GGN

Os caminhos da crise internacional

Coluna Econômica – 21/11/2011

Em pleno apogeu do financismo, o empresário Paulo Cunha – do Grupo Ultra – estava em Nova York e testemunhou um conversa bizarra entre dois yuppies do mercado financeiro. Um dizia para o outro: “Amanhã vamos detonar o México”.

De fato, no dia seguinte houve uma corrida contra o peso que lançou o país em uma de suas crises frequentes.

Há muitas décadas, Paulo Cunha se consolidou como uma das grandes lideranças industriais do país. Várias vezes cotado para Ministro, sempre recusou. Nesse tempo, transformou o grupo em um dos mais sólidos do país. Há dez anos instituiu programas de qualidade que conferiram ao grupo premiações de vários movimentos pela qualidade – como os de Minas e do Rio Grande do Sul.

Hoje, enxerga a crise com uma definição utilizada por Hélio Beltrão – seu grande companheiro de batalhas – para momentos totalmente imprevisíveis:  temos fato novo.

Por tal, entenda-se os atuais movimentos da Grécia, de submeter o acordo com o Banco Central Europeu a um referendo; as movimentações populares na Espanha e Itália; o esgarçamento do modelo financista que coordenou a economia nacional; a ausência de novas formas de coordenação e a crise política atingindo as economias nacionais.

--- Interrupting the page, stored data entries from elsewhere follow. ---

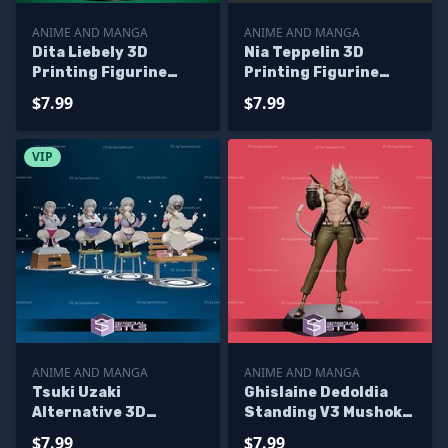
ANIME AND MANGA
ANIME AND MANGA
Dita Liebely 3D
Nia Teppelin 3D
Printing Figurine
Printing Figurine
Vandread STL Files
Tengen Toppa Gurren
$7.99
$7.99
Lagann STL Files
VIP
ANIME AND MANGA
ANIME AND MANGA
Tsuki Uzaki
Ghislaine Dedoldia
Alternative 3D
Standing V3 Mushoku
Printing Figurine STL
Tensei 3D Printing
$7.99
$7.99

Para Paulo Cunha, a saída é óbvia: tem que cortar a dívida e os investidores deveriam realizar o prejuízo.

A lógica é objetiva. Durante anos havia dois mundos, o da economia real e o da economia financeira. O excesso de liquidez, os mercados de derivativos, o livre fluxo de capitais criou uma economia financeira muitas vezes maior que a real. O resultado foi a inflação de ativos.

Agora, a crise está aproximando os dois mundos. Está havendo uma deflação. E os especuladores terão que realizar o prejuízo, aceitar o corte no valor das dívidas nacionais – que se tornaram não-resgatáveis em diversas economias. E tudo de uma forma organizada, de maneira a impedir que a crise se alastre mais ainda.

Quando se fala em recapitalização dos bancos, ocorreu uma diluição no valor das ações: penaliza-se o acionista. Mas tem que se ir mais fundo, diz Paulo Cunha, caso contrário não se viabilizará a situação do pagamento das dívidas.

Adicionalmente, tem que se proibir definitivamente os paraísos fiscais e estabelecer limitações ao passeio dos capitais especulativos.

Em sua opinião, o Brasil está sabendo tomar conta de si mesmo. Já se tem uma sociedade civil se organizando cada vez mais, encontrando soluções. Há uma agenda pública em andamento, independentemente dos futuros governantes.

Mesmo assim, há o risco concreto do país perder o bonde, devido à atual política cambial.

Nos últimos dez anos o grupo Ultra ganhou um grau de excelência ímpar – assim como outros grandes grupos nacionais. Hoje em dia, o modelo de gestão das multinacionais estrangeiras no Brasil é motivo de chacota, tal seu anacronismo.

No entanto, o câmbio está matando lentamente o tecido industrial brasileiro. A única inovação praticada pelas empresas é a da compra de equipamentos importados.